(EXERCISE INPUTS Opens)

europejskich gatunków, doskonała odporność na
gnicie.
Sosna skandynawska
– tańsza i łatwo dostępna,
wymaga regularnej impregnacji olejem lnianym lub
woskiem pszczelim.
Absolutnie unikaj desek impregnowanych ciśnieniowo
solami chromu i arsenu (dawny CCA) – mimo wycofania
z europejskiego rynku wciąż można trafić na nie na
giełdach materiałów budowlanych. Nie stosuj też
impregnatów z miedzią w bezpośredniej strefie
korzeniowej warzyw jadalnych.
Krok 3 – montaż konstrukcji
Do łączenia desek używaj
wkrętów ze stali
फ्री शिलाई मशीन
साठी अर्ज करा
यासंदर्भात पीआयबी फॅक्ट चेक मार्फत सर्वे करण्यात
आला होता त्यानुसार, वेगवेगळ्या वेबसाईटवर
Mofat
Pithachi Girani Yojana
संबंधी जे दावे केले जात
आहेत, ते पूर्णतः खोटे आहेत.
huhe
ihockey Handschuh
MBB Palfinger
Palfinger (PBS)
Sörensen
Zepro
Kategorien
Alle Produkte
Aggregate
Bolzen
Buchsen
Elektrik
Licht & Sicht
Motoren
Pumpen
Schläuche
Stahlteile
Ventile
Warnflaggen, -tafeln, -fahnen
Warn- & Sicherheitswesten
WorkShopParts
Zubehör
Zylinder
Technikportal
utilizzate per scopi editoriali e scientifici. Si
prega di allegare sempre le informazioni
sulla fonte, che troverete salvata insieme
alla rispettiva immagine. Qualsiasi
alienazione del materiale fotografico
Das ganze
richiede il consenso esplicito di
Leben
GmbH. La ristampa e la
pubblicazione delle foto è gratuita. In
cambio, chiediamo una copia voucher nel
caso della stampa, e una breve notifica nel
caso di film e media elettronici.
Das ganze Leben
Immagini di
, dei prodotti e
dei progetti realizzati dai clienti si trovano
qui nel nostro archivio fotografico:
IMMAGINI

(EXERCISE INPUTS Closes)

▶ **JOB ITEM**
Rename "Kategorien" to "Produktgruppen" throughout the records and reproduce every line with no other changes.

▶ **PROBLEM SOLUTION**
europejskich gatunków, doskonała odporność na
gnicie.
Sosna skandynawska
– tańsza i łatwo dostępna,
wymaga regularnej impregnacji olejem lnianym lub
woskiem pszczelim.
Absolutnie unikaj desek impregnowanych ciśnieniowo
solami chromu i arsenu (dawny CCA) – mimo wycofania
z europejskiego rynku wciąż można trafić na nie na
giełdach materiałów budowlanych. Nie stosuj też
impregnatów z miedzią w bezpośredniej strefie
korzeniowej warzyw jadalnych.
Krok 3 – montaż konstrukcji
Do łączenia desek używaj
wkrętów ze stali
फ्री शिलाई मशीन
साठी अर्ज करा
यासंदर्भात पीआयबी फॅक्ट चेक मार्फत सर्वे करण्यात
आला होता त्यानुसार, वेगवेगळ्या वेबसाईटवर
Mofat
Pithachi Girani Yojana
संबंधी जे दावे केले जात
आहेत, ते पूर्णतः खोटे आहेत.
huhe
ihockey Handschuh
MBB Palfinger
Palfinger (PBS)
Sörensen
Zepro
Produktgruppen
Alle Produkte
Aggregate
Bolzen
Buchsen
Elektrik
Licht & Sicht
Motoren
Pumpen
Schläuche
Stahlteile
Ventile
Warnflaggen, -tafeln, -fahnen
Warn- & Sicherheitswesten
WorkShopParts
Zubehör
Zylinder
Technikportal
utilizzate per scopi editoriali e scientifici. Si
prega di allegare sempre le informazioni
sulla fonte, che troverete salvata insieme
alla rispettiva immagine. Qualsiasi
alienazione del materiale fotografico
Das ganze
richiede il consenso esplicito di
Leben
GmbH. La ristampa e la
pubblicazione delle foto è gratuita. In
cambio, chiediamo una copia voucher nel
caso della stampa, e una breve notifica nel
caso di film e media elettronici.
Das ganze Leben
Immagini di
, dei prodotti e
dei progetti realizzati dai clienti si trovano
qui nel nostro archivio fotografico:
IMMAGINI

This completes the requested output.